### RECORDED INFORMATION
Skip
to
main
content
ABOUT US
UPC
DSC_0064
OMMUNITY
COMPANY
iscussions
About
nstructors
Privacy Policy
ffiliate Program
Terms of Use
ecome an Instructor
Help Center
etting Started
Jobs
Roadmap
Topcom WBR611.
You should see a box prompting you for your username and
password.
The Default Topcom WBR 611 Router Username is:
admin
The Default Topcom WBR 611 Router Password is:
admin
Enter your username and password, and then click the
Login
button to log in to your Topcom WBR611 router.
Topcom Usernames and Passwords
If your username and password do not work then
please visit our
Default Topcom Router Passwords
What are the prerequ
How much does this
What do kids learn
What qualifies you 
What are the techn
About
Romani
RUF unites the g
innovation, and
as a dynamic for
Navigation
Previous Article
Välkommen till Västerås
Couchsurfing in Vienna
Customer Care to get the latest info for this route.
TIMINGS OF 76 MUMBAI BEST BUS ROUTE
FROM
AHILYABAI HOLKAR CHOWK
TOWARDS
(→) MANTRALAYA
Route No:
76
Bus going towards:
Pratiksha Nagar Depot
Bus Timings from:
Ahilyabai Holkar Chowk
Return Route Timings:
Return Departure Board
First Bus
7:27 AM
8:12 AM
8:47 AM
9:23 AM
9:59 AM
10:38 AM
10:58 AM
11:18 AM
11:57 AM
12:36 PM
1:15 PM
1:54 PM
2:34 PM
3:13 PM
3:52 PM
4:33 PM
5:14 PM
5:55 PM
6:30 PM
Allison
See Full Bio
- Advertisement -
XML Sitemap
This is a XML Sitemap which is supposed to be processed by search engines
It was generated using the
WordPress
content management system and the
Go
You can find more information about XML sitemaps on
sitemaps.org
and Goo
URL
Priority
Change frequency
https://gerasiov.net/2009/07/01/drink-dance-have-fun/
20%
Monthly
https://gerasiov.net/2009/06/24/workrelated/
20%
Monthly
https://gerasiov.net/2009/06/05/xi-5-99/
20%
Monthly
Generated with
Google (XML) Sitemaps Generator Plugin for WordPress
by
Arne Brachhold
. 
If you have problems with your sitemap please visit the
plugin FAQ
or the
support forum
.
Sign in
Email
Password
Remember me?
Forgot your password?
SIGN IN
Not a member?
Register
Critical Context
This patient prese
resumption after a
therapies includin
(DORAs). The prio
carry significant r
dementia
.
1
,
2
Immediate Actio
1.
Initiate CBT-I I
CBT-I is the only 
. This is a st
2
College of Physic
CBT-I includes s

### ACTIVITY
What you write should match, character for character, the lines from the one with "(DORAs). The prio" to the end of the data, both included.

### ANSWER TO THIS EXERCISE
(DORAs). The prio
carry significant r
dementia
.
1
,
2
Immediate Actio
1.
Initiate CBT-I I
CBT-I is the only 
. This is a st
2
College of Physic
CBT-I includes s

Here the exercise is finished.